The reply should match the listing below character for character, except that no image is carried over.

----------------

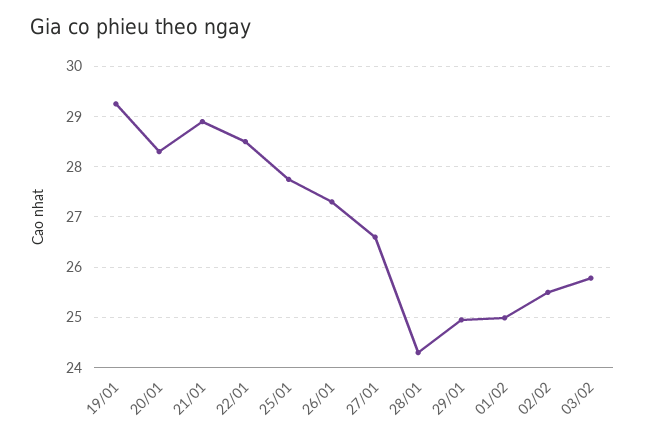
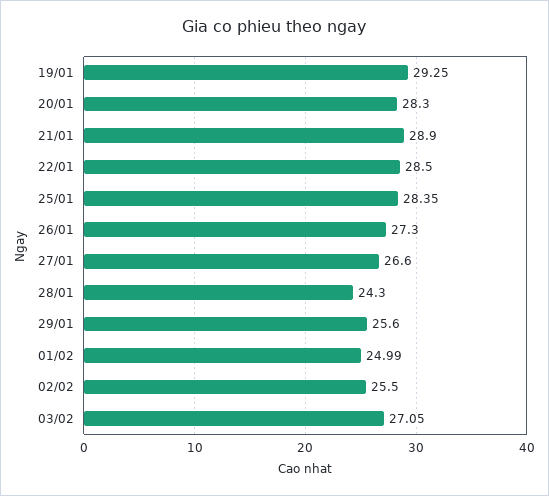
  {
    "19/01": 29.25,
    "20/01": 28.3,
    "21/01": 28.9,
    "22/01": 28.5,
-   "25/01": 27.8,
+   "25/01": 28.35,
    "26/01": 27.3,
    "27/01": 26.6,
    "28/01": 24.3,
-   "29/01": 25,
+   "29/01": 25.6,
    "01/02": 24.99,
    "02/02": 25.5,
-   "03/02": 25.8
+   "03/02": 27.05
  }

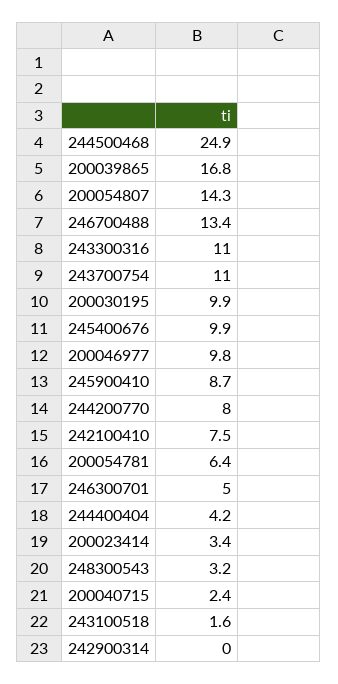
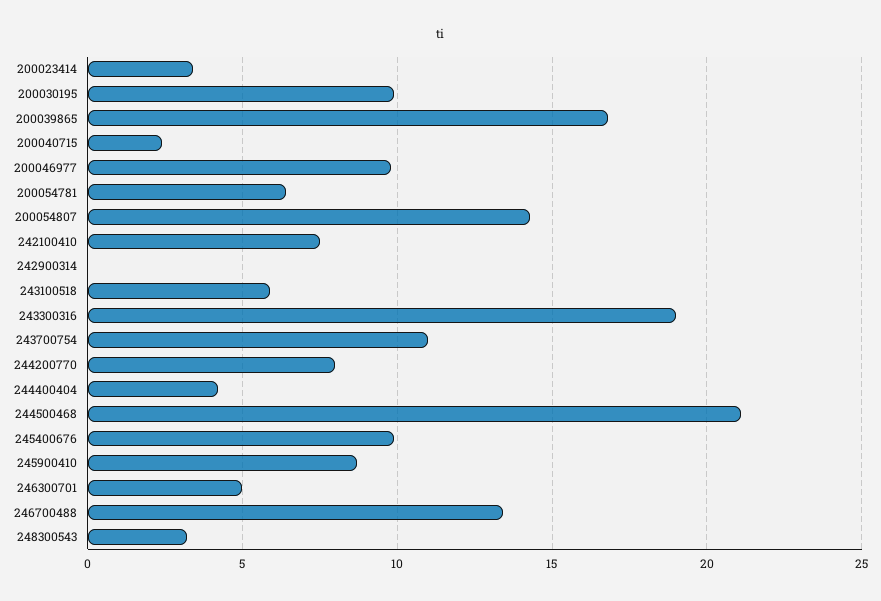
  {
-   "244500468": 24.9,
+   "244500468": 21,
    "200039865": 16.8,
    "200054807": 14.3,
    "246700488": 13.4,
-   "243300316": 11,
+   "243300316": 19,
    "243700754": 11,
    "200030195": 9.9,
    "245400676": 9.9,
    "200046977": 9.8,
    "245900410": 8.7,
    "244200770": 8,
    "242100410": 7.5,
    "200054781": 6.4,
    "246300701": 5,
    "244400404": 4.2,
    "200023414": 3.4,
    "248300543": 3.2,
    "200040715": 2.4,
-   "243100518": 1.6,
+   "243100518": 6,
    "242900314": 0
  }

----------------

RESPONSE TO THE TASK:
  {
    "19/01": 29.25,
    "20/01": 28.3,
    "21/01": 28.9,
    "22/01": 28.5,
-   "25/01": 27.8,
+   "25/01": 28.35,
    "26/01": 27.3,
    "27/01": 26.6,
    "28/01": 24.3,
-   "29/01": 25,
+   "29/01": 25.6,
    "01/02": 24.99,
    "02/02": 25.5,
-   "03/02": 25.8
+   "03/02": 27.05
  }

  {
-   "244500468": 24.9,
+   "244500468": 21,
    "200039865": 16.8,
    "200054807": 14.3,
    "246700488": 13.4,
-   "243300316": 11,
+   "243300316": 19,
    "243700754": 11,
    "200030195": 9.9,
    "245400676": 9.9,
    "200046977": 9.8,
    "245900410": 8.7,
    "244200770": 8,
    "242100410": 7.5,
    "200054781": 6.4,
    "246300701": 5,
    "244400404": 4.2,
    "200023414": 3.4,
    "248300543": 3.2,
    "200040715": 2.4,
-   "243100518": 1.6,
+   "243100518": 6,
    "242900314": 0
  }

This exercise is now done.